Q   Has Schering-Plough’s corporate secretary confirmed that Ms. Carrie Cox’s transactions in Schering-Plough securities were conducted in accordance with these procedures?
 
A   Yes, Susan Wolf, Schering-Plough’s senior securities lawyer has confirmed that she pre-cleared these transactions and that Ms. Cox followed Schering-Plough’s procedures.
 
    DISCLOSURE NOTICE: The information in this frequently asked questions document includes certain “forward-looking statements” within the meaning of the Private Securities Litigation Reform Act of 1995, including statements relating to the ENHANCE clinical trial and its presentation. Forward-looking statements relate to expectations or forecasts of future events. Schering-Plough does not assume the obligation to update any forward-looking statement.

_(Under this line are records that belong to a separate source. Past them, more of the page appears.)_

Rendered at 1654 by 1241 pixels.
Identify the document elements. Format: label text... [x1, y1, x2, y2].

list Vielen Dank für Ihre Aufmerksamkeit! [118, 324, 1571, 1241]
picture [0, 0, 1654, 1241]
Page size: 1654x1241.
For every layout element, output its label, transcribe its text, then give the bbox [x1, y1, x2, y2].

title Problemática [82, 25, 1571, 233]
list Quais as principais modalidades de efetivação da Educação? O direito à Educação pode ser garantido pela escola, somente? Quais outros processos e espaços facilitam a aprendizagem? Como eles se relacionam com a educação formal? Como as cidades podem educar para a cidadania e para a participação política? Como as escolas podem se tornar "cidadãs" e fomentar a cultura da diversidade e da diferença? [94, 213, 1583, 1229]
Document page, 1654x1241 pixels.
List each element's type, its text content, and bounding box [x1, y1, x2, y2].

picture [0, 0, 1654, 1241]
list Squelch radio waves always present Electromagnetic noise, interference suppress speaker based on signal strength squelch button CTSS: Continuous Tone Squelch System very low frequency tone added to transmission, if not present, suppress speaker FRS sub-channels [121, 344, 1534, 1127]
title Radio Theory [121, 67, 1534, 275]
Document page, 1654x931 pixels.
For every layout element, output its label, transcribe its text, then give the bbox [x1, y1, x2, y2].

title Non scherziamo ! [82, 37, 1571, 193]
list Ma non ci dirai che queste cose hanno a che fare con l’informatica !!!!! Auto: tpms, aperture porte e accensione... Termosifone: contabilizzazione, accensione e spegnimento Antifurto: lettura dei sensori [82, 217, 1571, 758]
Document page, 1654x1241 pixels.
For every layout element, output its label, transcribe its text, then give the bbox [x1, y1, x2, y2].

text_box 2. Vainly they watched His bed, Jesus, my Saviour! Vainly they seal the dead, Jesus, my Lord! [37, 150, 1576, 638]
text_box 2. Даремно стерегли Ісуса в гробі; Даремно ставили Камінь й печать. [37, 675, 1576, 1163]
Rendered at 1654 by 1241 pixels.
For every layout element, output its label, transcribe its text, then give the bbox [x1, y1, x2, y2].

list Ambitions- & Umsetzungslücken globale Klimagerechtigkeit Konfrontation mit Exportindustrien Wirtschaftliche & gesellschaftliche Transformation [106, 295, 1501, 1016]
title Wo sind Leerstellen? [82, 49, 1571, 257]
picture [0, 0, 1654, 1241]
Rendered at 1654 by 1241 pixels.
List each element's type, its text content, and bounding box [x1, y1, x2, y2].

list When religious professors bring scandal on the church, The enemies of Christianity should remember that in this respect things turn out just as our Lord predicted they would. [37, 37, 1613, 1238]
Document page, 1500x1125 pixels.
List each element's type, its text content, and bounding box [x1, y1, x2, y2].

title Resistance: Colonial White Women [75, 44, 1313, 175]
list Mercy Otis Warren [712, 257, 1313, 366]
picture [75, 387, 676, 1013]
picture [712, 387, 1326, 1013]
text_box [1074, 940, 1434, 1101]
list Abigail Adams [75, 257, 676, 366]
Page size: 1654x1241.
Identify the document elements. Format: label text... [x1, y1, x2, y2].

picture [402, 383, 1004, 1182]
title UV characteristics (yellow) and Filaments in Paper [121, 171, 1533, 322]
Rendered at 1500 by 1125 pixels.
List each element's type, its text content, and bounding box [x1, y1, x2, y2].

Many factors could cause actual results to differ materially from Schering-Plough’s forward-looking statements, including market forces, economic factors, product availability, patent and other intellectual property protection, current and future branded, generic or over-the-counter competition, the regulatory process, and any developments following regulatory approval, among other uncertainties. For further details about these and other factors that may impact the forward-looking statements, see Schering-Plough’s Securities and Exchange Commission filings, including Part II, Item 1A. “Risk Factors” in the Schering-Plough’s third quarter 2007 10-Q.